Text transcribed from the pages
▶

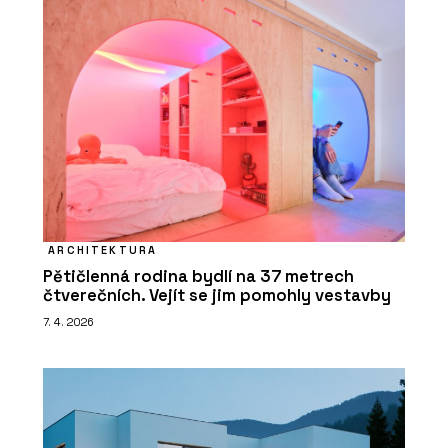
ARCHITEKTURA
Pětičlenná rodina bydlí na 37 metrech
čtverečních. Vejít se jim pomohly vestavby
7. 4. 2026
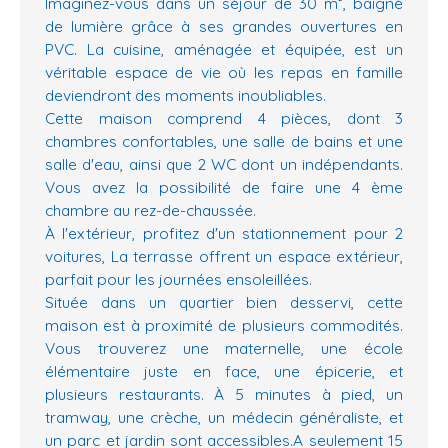
Imaginez-vous dans un séjour de 30 m², baigné
de lumière grâce à ses grandes ouvertures en
PVC. La cuisine, aménagée et équipée, est un
véritable espace de vie où les repas en famille
deviendront des moments inoubliables.
Cette maison comprend 4 pièces, dont 3
chambres confortables, une salle de bains et une
salle d'eau, ainsi que 2 WC dont un indépendants.
Vous avez la possibilité de faire une 4 ème
chambre au rez-de-chaussée.
À l'extérieur, profitez d'un stationnement pour 2
voitures, La terrasse offrent un espace extérieur,
parfait pour les journées ensoleillées.
Située dans un quartier bien desservi, cette
maison est à proximité de plusieurs commodités.
Vous trouverez une maternelle, une école
élémentaire juste en face, une épicerie, et
plusieurs restaurants. À 5 minutes à pied, un
tramway, une crèche, un médecin généraliste, et
un parc et jardin sont accessibles.A seulement 15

◀

◆ **Work to complete**: Write out the lines between the one holding "Imaginez-vous dans un séjour de 30 m², baigné" and the one holding "maison est à", inclusive, keeping each line as it stands.

◆ **Completed task**:
Imaginez-vous dans un séjour de 30 m², baigné
de lumière grâce à ses grandes ouvertures en
PVC. La cuisine, aménagée et équipée, est un
véritable espace de vie où les repas en famille
deviendront des moments inoubliables.
Cette maison comprend 4 pièces, dont 3
chambres confortables, une salle de bains et une
salle d'eau, ainsi que 2 WC dont un indépendants.
Vous avez la possibilité de faire une 4 ème
chambre au rez-de-chaussée.
À l'extérieur, profitez d'un stationnement pour 2
voitures, La terrasse offrent un espace extérieur,
parfait pour les journées ensoleillées.
Située dans un quartier bien desservi, cette
maison est à proximité de plusieurs commodités.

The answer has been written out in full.